[Ekiga-devel-list] Pulse support and Networking (was Re: Reorganizing things)



I hesitate a little to speak here, as I'm not completely versed in the issues or the code, but here's a short statement of my experience with these two problems on Fedora 10 using the SVN head as of about a week ago. The head from this morning crashes when I try to make calls, so I can't say if the behavior has changed since then. See the rest of my comments inline, below. I would be happy to file bugs against these behaviors if that would be helpful, or work with someone familiar with the code to troubleshoot them further.

yannick wrote:
Peter Robinson a écrit :
Sorry, it is a bad timefor me as my work is starting again; I'll have
fewer spare time for 2 or 3 weeks...

(Except Peter: thanks for the nice words and help offer!)

Le lundi 31 août 2009 à 19:58 +0200, Damien Sandras a écrit :
Dear all,

It appears clearly that since a few months I can dedicate less time than
before to Ekiga. During the first 5 to 6 years of the project, I was
dedicating all evenings to the project and nearly all week-ends, fully.

It is now impossible for me to continue developing at that pace. If we
organize things in a clever way, I think it will not be a problem. My
intensive work probably hide a few organization problems.

We now have a few very high quality contributors: they help the project
move forward will less "devotion" from myself.

The purpose of this e-mail is to identify the areas where people can
help and how we should work. But before identifying those areas, I would
stress on the fact that my wish is to release often, but with only a
limited set of new features, that are well-tested. We have seen in the
past that we had worked on many new features, half-finished, and that it
was hard to stabilize them before doing a release. I don't want this to
happen.
I like this idea too, 3.0 was a pain to release. Beside, network (TCP
support) and the audio part of Ekiga (e.g. pulse audio) needs some new
features quickly.
>From a Fedora point of view the two "bugs" I see on a regular basis
are "Audio Problems" (will be fixed mostly by a Pulse Audio plugin set
as the default) and Network issues which are mostly Firewall and NAT
based. I think support for upnp would possibly fix most of those
issues for the average user. The would be the most useful features
from my point of view and the later would probably also help the issue
with ekiga.net "not working" mentioned elsewhere.


I see pulse audio as a good thing for the Linux audio stack; it provide
a unified test case of the major features and my hope is to see it
improve the situation at the end. (and IMHO it really needs improvements...)

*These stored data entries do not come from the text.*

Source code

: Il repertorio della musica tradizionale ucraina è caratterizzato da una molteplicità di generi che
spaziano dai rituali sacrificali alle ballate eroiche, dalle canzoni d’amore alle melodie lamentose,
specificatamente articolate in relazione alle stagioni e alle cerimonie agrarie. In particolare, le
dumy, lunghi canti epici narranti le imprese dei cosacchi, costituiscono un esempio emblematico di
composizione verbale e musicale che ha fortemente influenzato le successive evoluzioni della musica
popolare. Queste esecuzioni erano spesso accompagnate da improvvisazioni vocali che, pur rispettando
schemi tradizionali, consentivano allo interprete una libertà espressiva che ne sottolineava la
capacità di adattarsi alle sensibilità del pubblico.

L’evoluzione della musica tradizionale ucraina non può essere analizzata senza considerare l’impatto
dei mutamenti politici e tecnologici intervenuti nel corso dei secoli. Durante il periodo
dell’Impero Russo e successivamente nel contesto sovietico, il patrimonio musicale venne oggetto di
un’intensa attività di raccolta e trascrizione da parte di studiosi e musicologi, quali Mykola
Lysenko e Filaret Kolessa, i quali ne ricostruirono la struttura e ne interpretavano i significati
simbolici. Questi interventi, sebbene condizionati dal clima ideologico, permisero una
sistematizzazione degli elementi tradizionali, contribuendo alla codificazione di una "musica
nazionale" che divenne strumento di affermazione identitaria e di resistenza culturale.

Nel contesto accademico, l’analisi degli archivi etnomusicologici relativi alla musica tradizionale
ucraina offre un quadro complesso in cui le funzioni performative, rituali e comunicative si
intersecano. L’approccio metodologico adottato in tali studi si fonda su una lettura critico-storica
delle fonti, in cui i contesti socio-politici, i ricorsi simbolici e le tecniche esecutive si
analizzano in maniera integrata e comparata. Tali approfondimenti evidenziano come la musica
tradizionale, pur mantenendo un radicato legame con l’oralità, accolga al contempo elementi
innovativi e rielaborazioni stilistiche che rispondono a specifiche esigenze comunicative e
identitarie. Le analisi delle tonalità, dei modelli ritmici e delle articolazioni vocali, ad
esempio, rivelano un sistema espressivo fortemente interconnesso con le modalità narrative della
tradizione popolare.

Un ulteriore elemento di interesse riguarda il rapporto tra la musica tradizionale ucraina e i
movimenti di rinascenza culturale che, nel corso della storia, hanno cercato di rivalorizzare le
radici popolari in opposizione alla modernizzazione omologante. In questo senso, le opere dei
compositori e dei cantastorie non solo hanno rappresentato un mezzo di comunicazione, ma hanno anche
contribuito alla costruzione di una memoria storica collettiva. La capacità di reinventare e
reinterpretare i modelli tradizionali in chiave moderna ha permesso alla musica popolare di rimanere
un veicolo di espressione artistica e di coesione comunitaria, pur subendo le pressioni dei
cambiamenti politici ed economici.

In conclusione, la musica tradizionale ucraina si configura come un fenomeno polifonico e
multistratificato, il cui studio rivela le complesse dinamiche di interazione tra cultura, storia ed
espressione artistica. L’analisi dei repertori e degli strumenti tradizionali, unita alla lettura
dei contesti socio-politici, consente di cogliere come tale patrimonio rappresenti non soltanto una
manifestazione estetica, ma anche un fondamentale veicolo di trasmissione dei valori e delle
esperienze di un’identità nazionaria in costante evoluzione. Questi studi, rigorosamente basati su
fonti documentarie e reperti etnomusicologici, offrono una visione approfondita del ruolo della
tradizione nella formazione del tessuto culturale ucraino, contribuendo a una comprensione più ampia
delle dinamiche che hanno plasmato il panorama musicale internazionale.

Pulse support in the SVN head as of a week or so ago is only partially functional. When I place a call, I hear ekiga generate the ring sound until the other end picks up the call. The other end hears only digital artifacts (soft blip-blip-blip noises) until I open the pulse audio volume control application, at which point the other end hears correct audio. Closing the volume control application reverts to digital artifacts. Reopening it causes audio to work again. I never hear audio from the called party. These behaviors are 100% reproducible.

The network issue is also a complex matter. I agree upnp will improve
the situation too. Still it will not be enough for some people. The
software we compete with here (skype) is full of workarounds for
hardware/network config *hostile* to VoIP. As people with software which
do not work are always louder than people where it just work, the
situation will still harm ekiga reputation. Beside, the security topic
here is quite important and very complex, and this is something skype
deals with obscurity. Quite frankly, I doubt if the skype protocol was
open, it will be considered as secure... I've started to work on the
topic, i.e. how to deal with hardware/setup hostile to VoIP. I've hope
to publish a white paper in the coming months (I was full of hope to
publish this for the end of august, but I was then busy with user
support, bug triaging, packages, etc.). I do not see a good fix for that
in the short term. Any help is welcome.

On Fedora 10, I have a machine with several interfaces including a VPN interface. I am only intermittently able to register and make calls through my SIP server. Checking the box in preferences at:

Edit->Preferences->General->General Settings->Network Settings->Enable network detection

seems to have a positive effect, in other words, ekiga seems more likely to register and place calls when that box is checked, but it's not 100% effective.

If I create a virtual machine on this physical machine, ekiga registers and makes calls 100% of the time. Both machines are running F10, fully updated. The significant difference is that the VM has only one interface, plus loopback, whereas the physical host has 5 interfaces plus loopback.

Twinkle registers and places calls reliably from this machine. I don't know the twinkle code, either, but since it is FOSS, perhaps it would be useful to look at its code to see how it operates in the multi-interface case.